---- Input records

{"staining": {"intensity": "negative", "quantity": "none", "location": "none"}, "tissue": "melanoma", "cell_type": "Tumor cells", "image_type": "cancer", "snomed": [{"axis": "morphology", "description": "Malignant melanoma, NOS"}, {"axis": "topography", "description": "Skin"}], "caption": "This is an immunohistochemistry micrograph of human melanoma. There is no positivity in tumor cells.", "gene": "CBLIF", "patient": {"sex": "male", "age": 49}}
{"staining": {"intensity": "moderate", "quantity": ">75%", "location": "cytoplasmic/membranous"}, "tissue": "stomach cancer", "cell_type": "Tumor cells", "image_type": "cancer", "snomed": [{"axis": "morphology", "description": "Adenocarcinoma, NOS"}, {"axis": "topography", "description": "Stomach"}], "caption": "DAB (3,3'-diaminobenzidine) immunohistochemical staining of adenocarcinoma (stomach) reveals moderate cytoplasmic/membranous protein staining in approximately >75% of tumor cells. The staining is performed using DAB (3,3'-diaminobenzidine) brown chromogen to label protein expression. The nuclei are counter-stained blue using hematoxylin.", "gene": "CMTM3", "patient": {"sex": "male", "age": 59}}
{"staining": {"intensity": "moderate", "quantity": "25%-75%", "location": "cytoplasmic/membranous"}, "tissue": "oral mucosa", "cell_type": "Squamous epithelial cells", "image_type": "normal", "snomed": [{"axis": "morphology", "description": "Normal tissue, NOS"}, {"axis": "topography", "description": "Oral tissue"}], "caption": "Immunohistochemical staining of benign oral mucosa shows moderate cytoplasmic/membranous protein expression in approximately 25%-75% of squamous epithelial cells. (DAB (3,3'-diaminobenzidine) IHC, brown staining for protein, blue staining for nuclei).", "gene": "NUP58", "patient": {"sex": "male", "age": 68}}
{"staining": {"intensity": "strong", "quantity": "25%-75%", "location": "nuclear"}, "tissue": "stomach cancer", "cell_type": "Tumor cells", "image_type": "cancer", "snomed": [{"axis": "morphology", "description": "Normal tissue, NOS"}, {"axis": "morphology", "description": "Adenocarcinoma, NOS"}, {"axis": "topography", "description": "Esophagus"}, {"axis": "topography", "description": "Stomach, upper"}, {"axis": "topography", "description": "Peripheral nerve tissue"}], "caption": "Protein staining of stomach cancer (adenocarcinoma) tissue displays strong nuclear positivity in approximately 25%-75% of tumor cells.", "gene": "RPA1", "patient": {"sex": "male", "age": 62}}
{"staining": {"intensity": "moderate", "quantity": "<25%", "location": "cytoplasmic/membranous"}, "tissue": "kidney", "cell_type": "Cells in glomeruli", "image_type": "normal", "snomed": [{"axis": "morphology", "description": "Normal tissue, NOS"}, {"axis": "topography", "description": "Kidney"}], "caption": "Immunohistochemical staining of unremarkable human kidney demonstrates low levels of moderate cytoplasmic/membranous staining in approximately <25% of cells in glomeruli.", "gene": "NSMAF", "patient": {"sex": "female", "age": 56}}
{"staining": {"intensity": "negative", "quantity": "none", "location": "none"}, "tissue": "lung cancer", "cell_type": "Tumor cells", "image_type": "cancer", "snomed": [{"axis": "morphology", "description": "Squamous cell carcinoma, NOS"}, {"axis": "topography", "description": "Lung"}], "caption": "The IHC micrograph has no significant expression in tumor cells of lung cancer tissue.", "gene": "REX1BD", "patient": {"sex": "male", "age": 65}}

--------

### What to do
What is needed is an exact copy of all the entries.

### Problem solution
{"staining": {"intensity": "negative", "quantity": "none", "location": "none"}, "tissue": "melanoma", "cell_type": "Tumor cells", "image_type": "cancer", "snomed": [{"axis": "morphology", "description": "Malignant melanoma, NOS"}, {"axis": "topography", "description": "Skin"}], "caption": "This is an immunohistochemistry micrograph of human melanoma. There is no positivity in tumor cells.", "gene": "CBLIF", "patient": {"sex": "male", "age": 49}}
{"staining": {"intensity": "moderate", "quantity": ">75%", "location": "cytoplasmic/membranous"}, "tissue": "stomach cancer", "cell_type": "Tumor cells", "image_type": "cancer", "snomed": [{"axis": "morphology", "description": "Adenocarcinoma, NOS"}, {"axis": "topography", "description": "Stomach"}], "caption": "DAB (3,3'-diaminobenzidine) immunohistochemical staining of adenocarcinoma (stomach) reveals moderate cytoplasmic/membranous protein staining in approximately >75% of tumor cells. The staining is performed using DAB (3,3'-diaminobenzidine) brown chromogen to label protein expression. The nuclei are counter-stained blue using hematoxylin.", "gene": "CMTM3", "patient": {"sex": "male", "age": 59}}
{"staining": {"intensity": "moderate", "quantity": "25%-75%", "location": "cytoplasmic/membranous"}, "tissue": "oral mucosa", "cell_type": "Squamous epithelial cells", "image_type": "normal", "snomed": [{"axis": "morphology", "description": "Normal tissue, NOS"}, {"axis": "topography", "description": "Oral tissue"}], "caption": "Immunohistochemical staining of benign oral mucosa shows moderate cytoplasmic/membranous protein expression in approximately 25%-75% of squamous epithelial cells. (DAB (3,3'-diaminobenzidine) IHC, brown staining for protein, blue staining for nuclei).", "gene": "NUP58", "patient": {"sex": "male", "age": 68}}
{"staining": {"intensity": "strong", "quantity": "25%-75%", "location": "nuclear"}, "tissue": "stomach cancer", "cell_type": "Tumor cells", "image_type": "cancer", "snomed": [{"axis": "morphology", "description": "Normal tissue, NOS"}, {"axis": "morphology", "description": "Adenocarcinoma, NOS"}, {"axis": "topography", "description": "Esophagus"}, {"axis": "topography", "description": "Stomach, upper"}, {"axis": "topography", "description": "Peripheral nerve tissue"}], "caption": "Protein staining of stomach cancer (adenocarcinoma) tissue displays strong nuclear positivity in approximately 25%-75% of tumor cells.", "gene": "RPA1", "patient": {"sex": "male", "age": 62}}
{"staining": {"intensity": "moderate", "quantity": "<25%", "location": "cytoplasmic/membranous"}, "tissue": "kidney", "cell_type": "Cells in glomeruli", "image_type": "normal", "snomed": [{"axis": "morphology", "description": "Normal tissue, NOS"}, {"axis": "topography", "description": "Kidney"}], "caption": "Immunohistochemical staining of unremarkable human kidney demonstrates low levels of moderate cytoplasmic/membranous staining in approximately <25% of cells in glomeruli.", "gene": "NSMAF", "patient": {"sex": "female", "age": 56}}
{"staining": {"intensity": "negative", "quantity": "none", "location": "none"}, "tissue": "lung cancer", "cell_type": "Tumor cells", "image_type": "cancer", "snomed": [{"axis": "morphology", "description": "Squamous cell carcinoma, NOS"}, {"axis": "topography", "description": "Lung"}], "caption": "The IHC micrograph has no significant expression in tumor cells of lung cancer tissue.", "gene": "REX1BD", "patient": {"sex": "male", "age": 65}}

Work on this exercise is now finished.